*Extrait de page*.
>>>

L’approche du piano
1. Le coin piano, un espace affectif
La première étape de l’approche instrumentale est indirecte, implicite. Elle consiste à provoquer, faire naître : c’est l’art d’aménager le coin piano pour qu’il devienne un espace de jeu et d’expression.
On y met ce que l’on aime! Bienvenue aux peluches, doudous, voitures en plastique mou, livres… le piano devient un terrain de jeu, un espace à vivre, à s’exprimer, à chercher, il devient un allié, il fait partie du quotidien, il est comme le foyer de cheminée : chaleureux, convivial, c’est un lieu de partage, de communication
2. Ciné Piano
La deuxième étape consiste à faire aimer l’intrument, à l’animer (animer : donner la vie), c’est l’étape du piano en mouvement, le piano animé, le ciné Piano (ciné : mouvement).
Quand j’ouvre le piano, l’enfant est fasciné par le ballet des marteaux qui tapent sur les cordes, c’est un vrai théâtre de marionnettes. Sur les cordes du piano à queue, je fais la “Mare aux Canards” en positionnant sur les cordes des petits canards qui vont bouger, sauter quand je joue sur le clavier en faisant vibrer les cordes.
L’enfant peut gratter, pincer, caresser les cordes pour obtenir des sons toujours nouveaux. Le couvercle aussi est une percussion, les touches effleurées sont un guiro (instrument à “gratter” utilisé au Brésil). Une feuille, des clés métalliques entre les marteaux et les cordes, et le timbre change. Le piano droit devient aussi une cabane quand on retire la partie sous le clavier, c’est la “cachette du capitaine crochet”.
Voilà un véritable entraînement auditif et une initiation à la musique contemporaine : même les grands compositeurs ont fait tout cela, c’est le Piano Préparé de John Cage.
3. Supprimer les résistances
Apprivoiser cette masse de 350 Kg est aussi impressionnant pour un tout-petit enfant que pour un adulte. Le compositeur Enrique Granados comparait le piano à queue qui l’attendant sur scène à un Toro qu’il lui faudrait combattre !
Ainsi, il est important de considérer ce qu’un petit enfant peut s’imaginer en voyant un clavier. Un de mes petits élèves s’est une fois exclamé : “on dirait une bouche avec des dents!”
La main dans la gueule du lion
La démarche éducative doit ensuite permettre à l’enfant de lever ses résistances, de mettre la main dans la gueule du lion pour s’apercevoir que c’est sans risque, c’est le rôle des “châtouilles au clavier” pendant lesquelles l’enfant agite ses mains sur les touches en faisant des “guilis” qui lui font rire et qui le familiarisent avec le clavier.

<<<

*Consigne 1*.
Pour chacune des affirmations suivantes, dites si l'extrait de page la confirme, par oui ou par non, en citant mot pour mot le passage qui tranche : (a) le guiro y est présenté comme un instrument utilisé au Brésil ; (b) le piano droit devient une cabane quand on en retire le couvercle ; (c) un petit élève a comparé le clavier à une bouche avec des dents.

*Listing fourni*.
>>>

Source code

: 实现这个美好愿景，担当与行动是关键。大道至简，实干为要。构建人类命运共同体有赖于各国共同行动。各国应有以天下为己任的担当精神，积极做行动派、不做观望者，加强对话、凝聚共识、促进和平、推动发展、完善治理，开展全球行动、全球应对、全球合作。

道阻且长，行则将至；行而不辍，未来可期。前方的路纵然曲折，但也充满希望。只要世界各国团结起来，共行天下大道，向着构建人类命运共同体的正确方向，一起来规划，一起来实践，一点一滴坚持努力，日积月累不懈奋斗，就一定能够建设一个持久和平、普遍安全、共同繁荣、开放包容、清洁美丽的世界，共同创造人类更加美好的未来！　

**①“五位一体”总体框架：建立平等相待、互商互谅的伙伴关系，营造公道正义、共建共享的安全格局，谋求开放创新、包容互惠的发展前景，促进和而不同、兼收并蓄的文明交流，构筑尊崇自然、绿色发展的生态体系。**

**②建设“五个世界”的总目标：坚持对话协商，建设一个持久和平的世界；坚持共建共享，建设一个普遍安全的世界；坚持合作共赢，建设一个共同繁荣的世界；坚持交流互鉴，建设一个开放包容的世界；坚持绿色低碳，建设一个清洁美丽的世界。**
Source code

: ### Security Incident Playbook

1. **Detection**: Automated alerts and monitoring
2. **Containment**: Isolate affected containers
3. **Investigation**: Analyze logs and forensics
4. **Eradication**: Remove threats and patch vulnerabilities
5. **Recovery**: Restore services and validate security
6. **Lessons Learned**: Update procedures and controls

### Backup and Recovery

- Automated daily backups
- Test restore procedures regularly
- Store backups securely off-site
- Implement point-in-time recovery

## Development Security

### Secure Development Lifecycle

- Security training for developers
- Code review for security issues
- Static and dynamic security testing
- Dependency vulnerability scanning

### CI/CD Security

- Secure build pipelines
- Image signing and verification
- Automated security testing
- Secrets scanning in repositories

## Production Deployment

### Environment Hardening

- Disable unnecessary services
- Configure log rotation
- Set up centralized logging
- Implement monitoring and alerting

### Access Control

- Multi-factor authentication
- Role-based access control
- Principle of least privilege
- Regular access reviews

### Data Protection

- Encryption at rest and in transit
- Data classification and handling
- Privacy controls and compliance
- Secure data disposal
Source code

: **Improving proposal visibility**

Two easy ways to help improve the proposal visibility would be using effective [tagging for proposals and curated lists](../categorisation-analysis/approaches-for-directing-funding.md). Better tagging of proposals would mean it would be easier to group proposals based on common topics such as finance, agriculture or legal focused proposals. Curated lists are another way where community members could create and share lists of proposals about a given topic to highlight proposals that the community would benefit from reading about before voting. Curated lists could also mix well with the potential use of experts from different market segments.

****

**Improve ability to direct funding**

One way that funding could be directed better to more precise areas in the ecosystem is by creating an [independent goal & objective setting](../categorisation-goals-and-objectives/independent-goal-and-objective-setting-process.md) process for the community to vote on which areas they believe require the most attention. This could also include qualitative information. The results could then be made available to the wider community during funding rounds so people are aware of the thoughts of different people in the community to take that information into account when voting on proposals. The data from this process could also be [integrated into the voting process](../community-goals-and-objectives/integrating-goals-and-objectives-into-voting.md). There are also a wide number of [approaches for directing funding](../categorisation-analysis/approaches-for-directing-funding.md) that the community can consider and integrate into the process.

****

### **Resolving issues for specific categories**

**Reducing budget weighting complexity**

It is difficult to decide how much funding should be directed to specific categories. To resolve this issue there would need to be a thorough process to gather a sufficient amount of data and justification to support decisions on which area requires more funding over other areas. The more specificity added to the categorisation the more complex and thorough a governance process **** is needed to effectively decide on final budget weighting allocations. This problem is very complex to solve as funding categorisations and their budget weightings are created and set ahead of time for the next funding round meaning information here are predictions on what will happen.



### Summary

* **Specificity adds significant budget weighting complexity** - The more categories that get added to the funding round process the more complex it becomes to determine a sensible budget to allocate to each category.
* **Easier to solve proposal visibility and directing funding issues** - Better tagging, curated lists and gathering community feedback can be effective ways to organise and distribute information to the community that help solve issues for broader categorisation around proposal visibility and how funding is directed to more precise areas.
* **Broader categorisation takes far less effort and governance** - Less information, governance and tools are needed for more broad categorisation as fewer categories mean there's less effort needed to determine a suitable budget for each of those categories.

<<<

*Consigne 2*.
Dans le listing ci-dessus, substituez « analysis » à « testing » entre la ligne contenant « - Security training for developers » et celle contenant « - Regular access reviews », toutes deux incluses, sans rien modifier d'autre. Ne reproduisez que ces lignes.

*Réponse rédigée 1*.
(a) Oui : « instrument à “gratter” utilisé au Brésil ».
(b) Non : « quand on retire la partie sous le clavier ».
(c) Oui : « on dirait une bouche avec des dents! ».

*Réponse rédigée 2*.
- Security training for developers
- Code review for security issues
- Static and dynamic security analysis
- Dependency vulnerability scanning

### CI/CD Security

- Secure build pipelines
- Image signing and verification
- Automated security analysis
- Secrets scanning in repositories

## Production Deployment

### Environment Hardening

- Disable unnecessary services
- Configure log rotation
- Set up centralized logging
- Implement monitoring and alerting

### Access Control

- Multi-factor authentication
- Role-based access control
- Principle of least privilege
- Regular access reviews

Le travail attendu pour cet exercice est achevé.